* [Working data]:

■ ■ ■ ■ ■

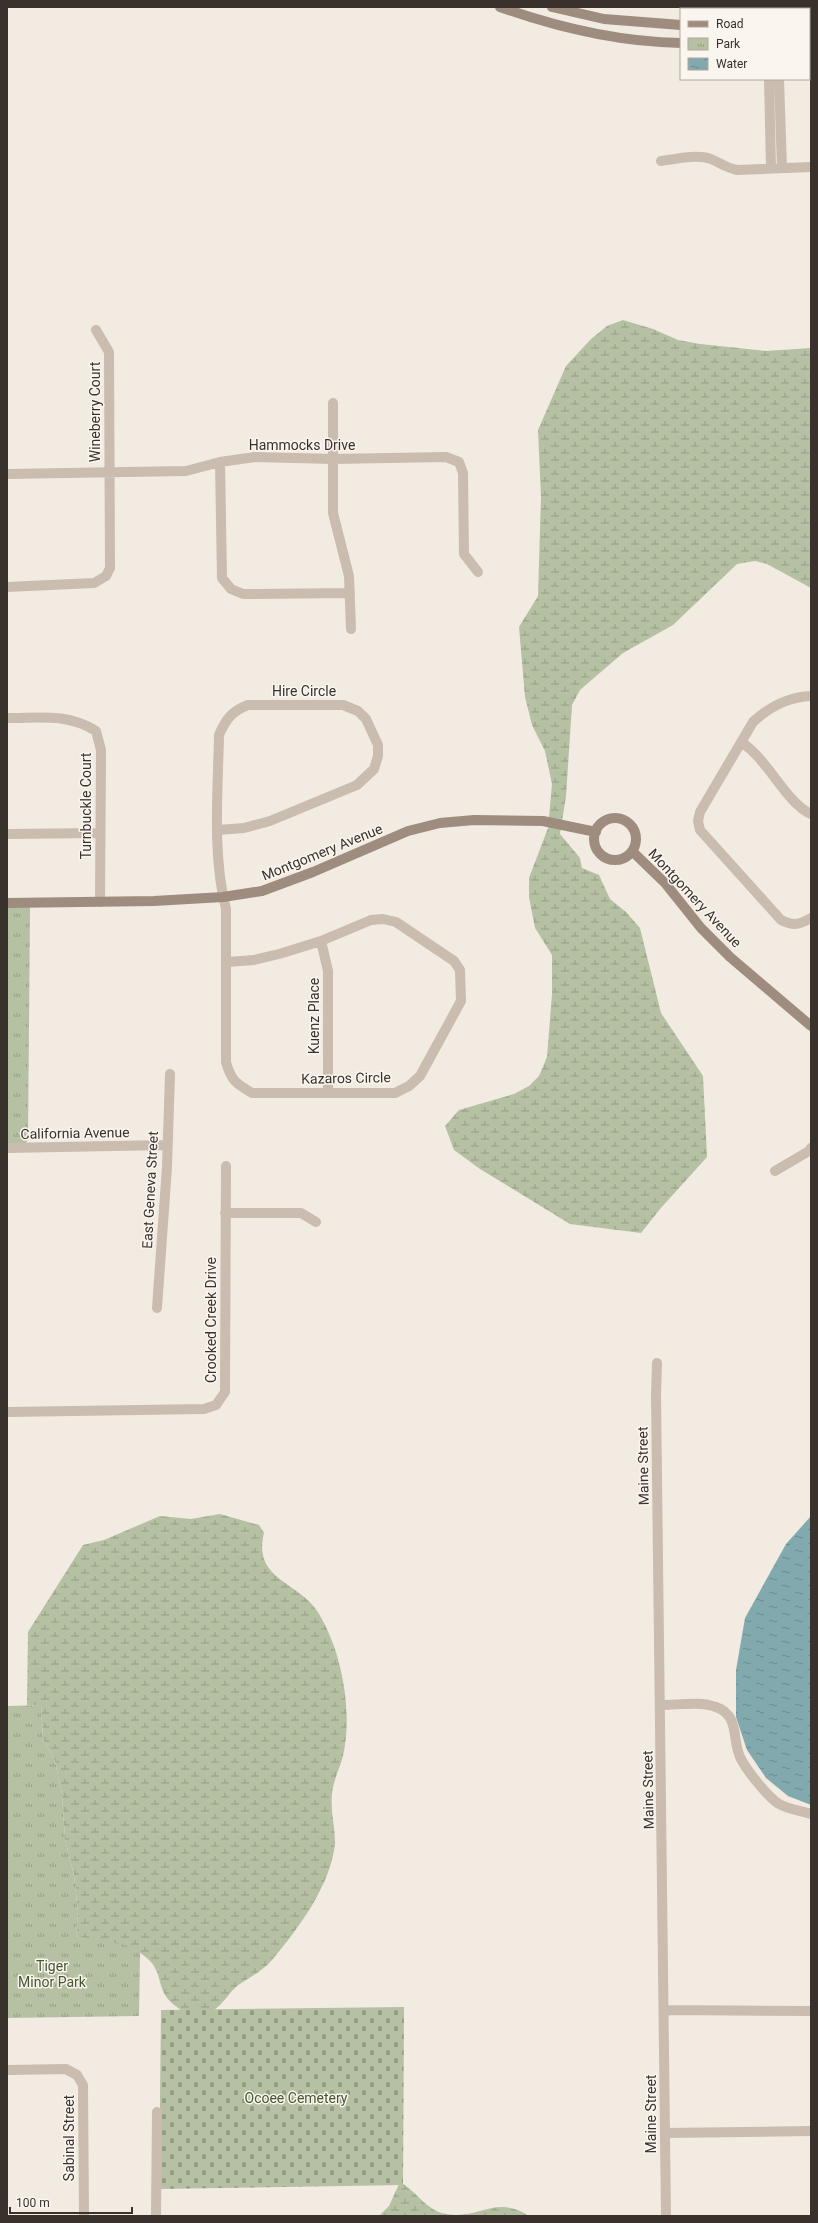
<svg xmlns="http://www.w3.org/2000/svg" width="818" height="2223" viewBox="0 0 818 2223" font-family="Roboto,sans-serif">
  <defs>
    <pattern id="wetland-marsh" width="20" height="14" patternUnits="userSpaceOnUse"><rect width="20" height="14" fill="#b5c1a2"/><path d="M1 5h8M5 5V1M11 12h8M15 12V8" fill="none" stroke="#949d84"/></pattern>
    <pattern id="cemetery-stones" width="16" height="16" patternUnits="userSpaceOnUse"><rect width="16" height="16" fill="#b5c1a2"/><path d="M2 7V4a2 2 0 0 1 4 0v3zM10 15v-3a2 2 0 0 1 4 0v3z" fill="#949d84"/></pattern>
    <pattern id="park-tufts" width="24" height="20" patternUnits="userSpaceOnUse"><rect width="24" height="20" fill="#b5c1a2"/><path d="M3 7l-1-3M5 7V3M7 7l1-3M15 17l-1-3M17 17v-4M19 17l1-3" fill="none" stroke="#949d84"/></pattern>
    <pattern id="water-ripples" width="26" height="14" patternUnits="userSpaceOnUse"><rect width="26" height="14" fill="#82aaae"/><path d="M2 4q2-2 4 0t4 0M15 11q2-2 4 0t4 0" fill="none" stroke="#6b8b8e"/></pattern>
  </defs>
  <rect width="100%" height="100%" fill="#f2ebe2"/>
  <!-- wetland -->
  <path fill="url(#wetland-marsh)" d="M623,320L653,329L678,340L700,344L766,351L811,348V588L767,564L755,561L737,564L673,625L623,653L580,690L572,705L566,796L560,834L580,858L582,868L599,875L610,899L626,912L640,928L661,1013L703,1076L707,1157L660,1209L641,1233L570,1224L480,1169L454,1150L445,1126L459,1110L514,1094L529,1086L539,1076L547,1057L552,994V955L535,928L529,897V878L548,828L552,784L545,751L532,725L525,697L519,627L538,596L541,497L538,430L566,366L591,339L607,326Z
    M220,1514L259,1525L264,1533C252,1581 300,1581 319,1614C342,1652 353,1712 343,1756C340,1768 333,1781 332,1794C330,1810 335,1826 335,1842C332,1884 298,1929 272,1960C262,1972 249,1977 237,1986C229,1993 223,2004 214,2010C207,2014 198,2016 189,2015C185,2014 181,2010 177,2007C155,1992 164,1975 150,1961C129,1939 102,1946 76,1936L78,1912L74,1875L65,1839L62,1794L55,1761L43,1739L41,1705H27L28,1632L83,1545L104,1540L160,1516L191,1519Z
    M400,2182C416,2191 427,2211 446,2214C480,2220 495,2194 529,2216H379L389,2206Z"/>
  <!-- cemetery -->
  <path fill="url(#cemetery-stones)" d="M404,2007L403,2185L159,2189L161,2010Z"/>
  <!-- park -->
  <path fill="url(#park-tufts)" d="M30,906L28,1139L25,1145L7,1146V907Z
    M41,1705L43,1739L55,1761L62,1794L65,1839L74,1875L78,1912L76,1936L125,1945L140,1952L139,2016L7,2018V1706Z"/>
  <!-- water -->
  <path fill="url(#water-ripples)" d="M811,1516V1805L788,1796L766,1778L747,1750L736,1717V1670L745,1618L786,1544Z"/>
  <g fill="none" stroke-linecap="round" stroke-linejoin="round">
    <!-- street -->
    <path stroke="#cabcae" stroke-width="10" d="M769,79L771,168
      M779,79L782,168
      M661,161C676,159 696,154 711,159C720,163 727,168 737,170L811,167
      M333,403V513L349,576L351,629
      M220,462L222,578L231,589L243,594L350,593
      M7,474L186,471L220,462L255,457L333,459L446,457L459,462L463,473L464,554L478,572
      M7,587L94,583L106,576L110,568L109,352L96,330
      M811,696C789,697 769,707 753,722L700,812L698,821L700,830L781,920C793,926 799,925 811,918
      M7,718C40,718 67,713 96,731L101,750L100,902
      M741,742C768,759 786,803 811,814
      M218,830L244,828L270,821L357,785L374,769L378,756V745L366,719L358,711L343,705H248C232,711 226,719 219,735C218,790 212,855 226,909V1062C231,1080 235,1083 252,1093H395L409,1086L420,1076L461,1001L460,970L454,961L396,922L383,919L371,920L321,941L279,954L254,960L227,962
      M7,834L100,833
      M321,941L328,971V1093
      M7,1148L167,1145
      M775,1171L809,1151L811,1148
      M225,1213H301L316,1222
      M157,1308L167,1167L170,1074
      M657,1363L656,1395L666,2216
      M7,1412L204,1409L216,1405L225,1392L226,1166
      M661,1705C678,1705 700,1701 716,1707C741,1716 731,1741 741,1759C748,1772 767,1796 779,1804C788,1809 801,1811 811,1814
      M664,2010L811,2011
      M7,2070L66,2069L77,2075L83,2085L84,2216
      M665,2133L811,2131
      M156,2216L157,2112"/>
    <!-- secondary -->
    <path stroke="#9e8c7f" stroke-width="10" d="M500,7C559,28 618,42 681,43
      M552,7L604,19L681,25
      M809,27H811
      M809,44H811
      M594 839a21 21 0 1 1 42 0a21 21 0 1 1-42 0Z
      M633,852L665,883L701,928L730,957L811,1026
      M7,903L154,901L223,897L262,891L313,872L408,831L440,823L474,820L543,821L596,832"/>
  </g>
  <g text-anchor="middle" dominant-baseline="central" stroke-width="3" stroke-linejoin="round" paint-order="stroke">
    <!-- street labels -->
    <g font-size="14" fill="#39312c" stroke="#faf5ee">
      <text transform="translate(95 412) rotate(-90)">Wineberry Court</text>
      <text x="302" y="445">Hammocks Drive</text>
      <text x="304" y="691">Hire Circle</text>
      <text transform="translate(86 806) rotate(-90)">Turnbuckle Court</text>
      <text transform="translate(322 852) rotate(-22)">Montgomery Avenue</text>
      <text transform="translate(695 898) rotate(47)">Montgomery Avenue</text>
      <text transform="translate(314 1016) rotate(-90)">Kuenz Place</text>
      <text transform="translate(346 1078) rotate(-1)">Kazaros Circle</text>
      <text transform="translate(75 1133) rotate(-1)">California Avenue</text>
      <text transform="translate(150 1190) rotate(-87)">East Geneva Street</text>
      <text transform="translate(211 1320) rotate(-90)">Crooked Creek Drive</text>
      <text transform="translate(643 1466) rotate(-91)">Maine Street</text>
      <text transform="translate(648 1790) rotate(-91)">Maine Street</text>
      <text transform="translate(651 2114) rotate(-90)">Maine Street</text>
      <text transform="translate(69 2138) rotate(-90)">Sabinal Street</text>
    </g>
    <!-- park labels -->
    <g font-size="14" fill="#465631" stroke="#faf5ee">
      <text x="52" y="1966">Tiger<tspan x="52" dy="16">Minor Park</tspan></text>
      <text x="296" y="2098">Ocoee Cemetery</text>
    </g>
  </g>
  <!-- border -->
  <rect width="818" height="2223" fill="none" stroke="#39312c" stroke-width="16"/>
  <!-- legend -->
  <rect x="680" y="8" width="130" height="72" fill="#faf5ee" stroke="#ada7a0"/>
  <rect x="688" y="21" width="20" height="6" fill="#9e8c7f" stroke="#ada7a0"/>
  <text x="716" y="28" font-size="12" fill="#39312c">Road</text>
  <rect x="688" y="38" width="20" height="12" fill="url(#park-tufts)" stroke="#ada7a0"/>
  <text x="716" y="48" font-size="12" fill="#39312c">Park</text>
  <rect x="688" y="58" width="20" height="12" fill="url(#water-ripples)" stroke="#ada7a0"/>
  <text x="716" y="68" font-size="12" fill="#39312c">Water</text>
  <!-- scale -->
  <path d="M10 2207v6h122v-6" fill="none" stroke="#39312c" stroke-width="2"/>
  <text x="16" y="2207" font-size="12" fill="#39312c" stroke="#faf5ee" stroke-width="3" paint-order="stroke">100 m</text>
</svg>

■ ■ ■ ■ ■

* [Task details]: Write down exactly the span of lines above from the one containing "M220,462L222,578L231,589L243,594L350,593" to the one containing "M741,742C768,759 786,803 811,814", both ends included.

* [Finished exercise]:
      M220,462L222,578L231,589L243,594L350,593
      M7,474L186,471L220,462L255,457L333,459L446,457L459,462L463,473L464,554L478,572
      M7,587L94,583L106,576L110,568L109,352L96,330
      M811,696C789,697 769,707 753,722L700,812L698,821L700,830L781,920C793,926 799,925 811,918
      M7,718C40,718 67,713 96,731L101,750L100,902
      M741,742C768,759 786,803 811,814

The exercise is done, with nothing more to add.